* **Job**: Taking the line containing "コーチングのスキルアップと自身や周囲のメンタルケアに" as the first and the last line of the entries as the end, reproduce every line between them exactly, including both.

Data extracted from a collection
____________________

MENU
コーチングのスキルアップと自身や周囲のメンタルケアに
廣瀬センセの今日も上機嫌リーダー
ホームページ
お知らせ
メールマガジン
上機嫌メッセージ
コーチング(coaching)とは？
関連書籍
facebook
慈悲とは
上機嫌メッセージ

____________________

* **Exercise answer**:
コーチングのスキルアップと自身や周囲のメンタルケアに
廣瀬センセの今日も上機嫌リーダー
ホームページ
お知らせ
メールマガジン
上機嫌メッセージ
コーチング(coaching)とは？
関連書籍
facebook
慈悲とは
上機嫌メッセージ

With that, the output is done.